Difference between HAVING clause and WHERE clause is that, WHERE cause applies filter to data extracted from tables specified in the FROM clause, whereas HAVING clause applies filter only for data generated by a group or an aggregate function.
SYNTAX:
SELECT Column1, Column2, Aggregate Function (Column3)
FROM Table1
GROUP BY Column1, Column2
HAVING [condition]
Table: Movie
ID PurchaseType Category SubCategory Quantity
1 Purchase Action Action-Comedy 100
2 Purchase Action Superheroes 100
3 Purchase Drama Classics 200
4 Purchase Drama Romantic 200
5 Rental Action Action-Comedy 500
6 Rental Action Superheroes 1000
7 Rental Drama Classics 500
8 Rental Drama Romantic 1500
Example 1 (GROUP BY clause)
Query :
SELECT PurchaseType, SUM(Quantity) AS TotalMovies
FROM Movie
GROUP BY PurchaseType
Output :
PurchaseType TotalMovies
Purchase 600
Rental 3500
Description :
The above query groups all the rows in Movie table by PurchaseType column and uses aggregate function “SUM” to calculate total number of movies for each PurchaseType.

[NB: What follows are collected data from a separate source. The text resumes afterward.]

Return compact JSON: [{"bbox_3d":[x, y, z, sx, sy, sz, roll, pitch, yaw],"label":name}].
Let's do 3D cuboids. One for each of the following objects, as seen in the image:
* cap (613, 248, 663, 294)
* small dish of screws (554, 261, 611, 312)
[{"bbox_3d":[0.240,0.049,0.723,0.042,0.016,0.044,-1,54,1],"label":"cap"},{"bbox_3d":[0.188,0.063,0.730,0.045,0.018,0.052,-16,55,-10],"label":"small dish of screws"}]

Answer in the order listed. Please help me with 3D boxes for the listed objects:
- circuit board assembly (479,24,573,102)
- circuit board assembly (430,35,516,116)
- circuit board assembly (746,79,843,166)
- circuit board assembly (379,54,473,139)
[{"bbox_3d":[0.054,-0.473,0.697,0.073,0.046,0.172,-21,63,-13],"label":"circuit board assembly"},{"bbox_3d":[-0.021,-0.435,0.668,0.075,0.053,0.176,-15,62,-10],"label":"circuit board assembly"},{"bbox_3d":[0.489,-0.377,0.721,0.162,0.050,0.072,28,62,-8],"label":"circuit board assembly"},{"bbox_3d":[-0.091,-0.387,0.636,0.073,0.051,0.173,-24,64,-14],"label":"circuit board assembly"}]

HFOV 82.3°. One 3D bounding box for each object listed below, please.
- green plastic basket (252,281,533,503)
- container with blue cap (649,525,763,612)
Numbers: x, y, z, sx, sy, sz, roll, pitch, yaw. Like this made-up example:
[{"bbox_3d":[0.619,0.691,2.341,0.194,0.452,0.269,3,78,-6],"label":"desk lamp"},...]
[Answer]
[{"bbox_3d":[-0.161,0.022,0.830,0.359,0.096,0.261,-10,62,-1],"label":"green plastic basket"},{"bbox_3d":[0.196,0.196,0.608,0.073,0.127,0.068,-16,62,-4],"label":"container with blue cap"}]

Example 2 (GROUP BY clause with multiple columns)
Query :
SELECT PurchaseType, Category, SUM(Quantity) AS TotalMovies
FROM Movie
GROUP BY PurchaseType, Category
Output :
PurchaseType Category TotalMovies
Purchase Action 200
Rental Action 1500
Purchase Drama 400
Rental Drama 2000
Description :
The above query groups all the rows in Movie table by PurchaseType column and Category column. For each combination of PurchaseType and Category, it calculates the total number of movies using aggregate function “SUM”.
Example 3 (HAVING clause)
Query :
SELECT PurchaseType, Category, SUM(Quantity) AS TotalMovies
FROM Movie
GROUP BY PurchaseType, Category
HAVING SUM (Quantity) > 300
Output :
PurchaseType Category TotalMovies
Rental Action 1500
Purchase Drama 400
Rental Drama 2000
Description :
The above query groups the dataset by PurchaseType and Category, then calculates total number of movies for each combination of PurchaseType and Category using aggregate function “SUM” and then it filters the results to output records having total number of movies greater than 300 using HAVING clause.

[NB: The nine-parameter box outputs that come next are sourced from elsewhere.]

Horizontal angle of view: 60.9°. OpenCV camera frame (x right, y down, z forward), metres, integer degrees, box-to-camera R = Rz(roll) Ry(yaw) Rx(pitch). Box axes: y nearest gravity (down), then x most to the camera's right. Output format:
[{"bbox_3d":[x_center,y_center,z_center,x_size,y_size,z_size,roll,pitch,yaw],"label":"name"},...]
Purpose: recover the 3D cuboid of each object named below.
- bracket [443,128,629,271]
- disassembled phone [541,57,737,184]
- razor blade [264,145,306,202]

Example 4 (HAVING clause with WHERE clause)
Query :
SELECT PurchaseType, Category, SUM(Quantity) AS TotalMovies
FROM Movie
WHERE SubCategory = 'Classics'
GROUP BY PurchaseType, Category
HAVING SUM (Quantity) > 300
AND PurchaseType = 'Rental'
Output :
PurchaseType Category TotalMovies
Rental Drama 500
Description :
In the above query, first the WHERE clause is applied to filter records by SubCategory. The records which meet the condition in the WHERE clause are then grouped using the GROUP BY clause. The groups generated by the GROUP BY clause are filtered using HAVING clause.

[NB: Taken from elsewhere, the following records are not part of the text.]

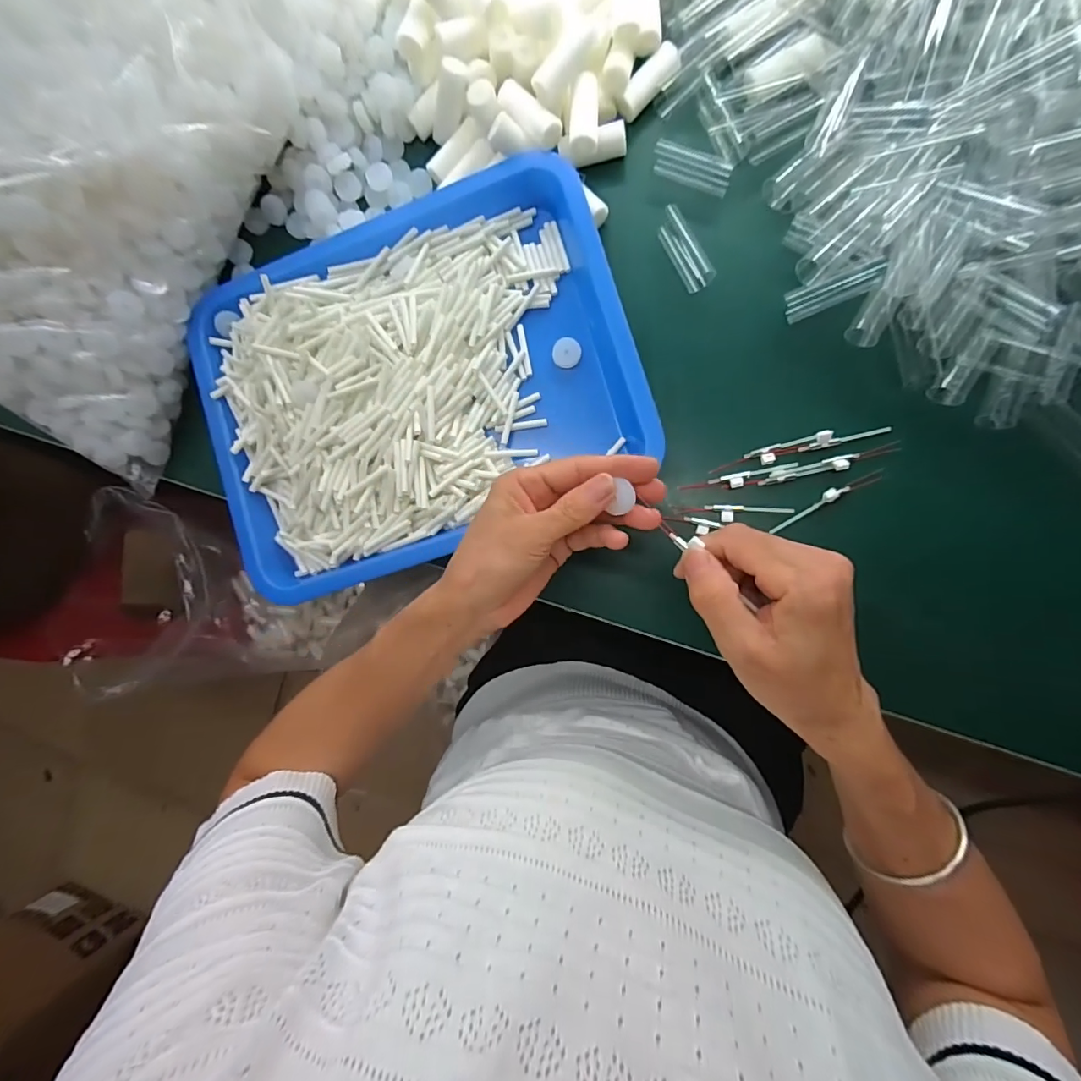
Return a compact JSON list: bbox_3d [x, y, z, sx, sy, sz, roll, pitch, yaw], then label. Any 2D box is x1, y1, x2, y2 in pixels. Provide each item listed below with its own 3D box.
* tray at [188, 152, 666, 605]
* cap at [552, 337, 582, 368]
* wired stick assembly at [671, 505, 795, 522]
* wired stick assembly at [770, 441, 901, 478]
[{"bbox_3d":[-0.097,-0.118,0.370,0.328,0.040,0.263,-17,86,9],"label":"tray"},{"bbox_3d":[0.020,-0.141,0.362,0.021,0.009,0.020,0,89,9],"label":"cap"},{"bbox_3d":[0.137,-0.020,0.345,0.081,0.005,0.011,1,89,9],"label":"wired stick assembly"},{"bbox_3d":[0.202,-0.053,0.331,0.082,0.005,0.010,-12,87,9],"label":"wired stick assembly"}]

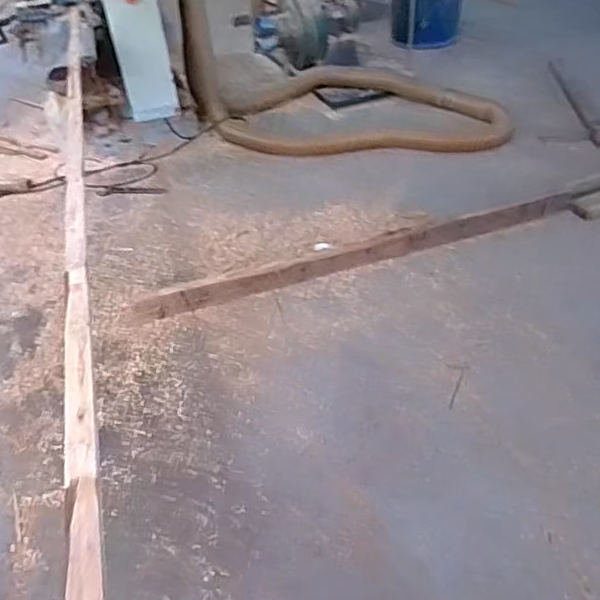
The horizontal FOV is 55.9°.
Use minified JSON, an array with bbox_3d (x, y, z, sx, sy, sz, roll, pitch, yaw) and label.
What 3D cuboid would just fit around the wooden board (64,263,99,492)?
[{"bbox_3d":[-0.346,0.089,0.884,0.044,0.021,0.458,-13,40,-12],"label":"wooden board"}]

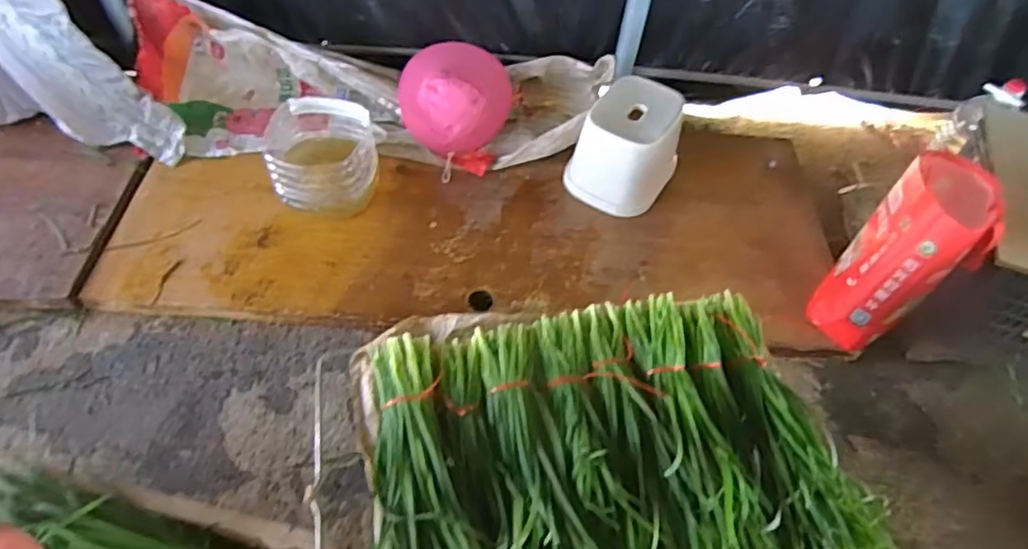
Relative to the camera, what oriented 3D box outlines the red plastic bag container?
[{"bbox_3d":[0.880,-0.049,1.361,0.203,0.367,0.357,34,59,20],"label":"red plastic bag container"}]

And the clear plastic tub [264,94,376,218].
[{"bbox_3d":[-0.498,-0.318,1.587,0.271,0.182,0.285,2,54,-2],"label":"clear plastic tub"}]

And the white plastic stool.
[{"bbox_3d":[0.309,-0.347,1.623,0.238,0.231,0.283,33,59,19],"label":"white plastic stool"}]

Notice the columns used to filter records in WHERE clause and HAVING clause. SubCategory column used in the WHERE clause cannot be used in the HAVING clause because this column is not listed in the GROUP BY clause. Similarly Aggregate function “SUM” used in HAVING clause cannot be used in the WHERE clause because WHERE clause does not allow aggregate functions, but the second condition in the HAVING clause can be moved to the WHERE clause because PurchaseType is a column within the table listed in the FROM clause.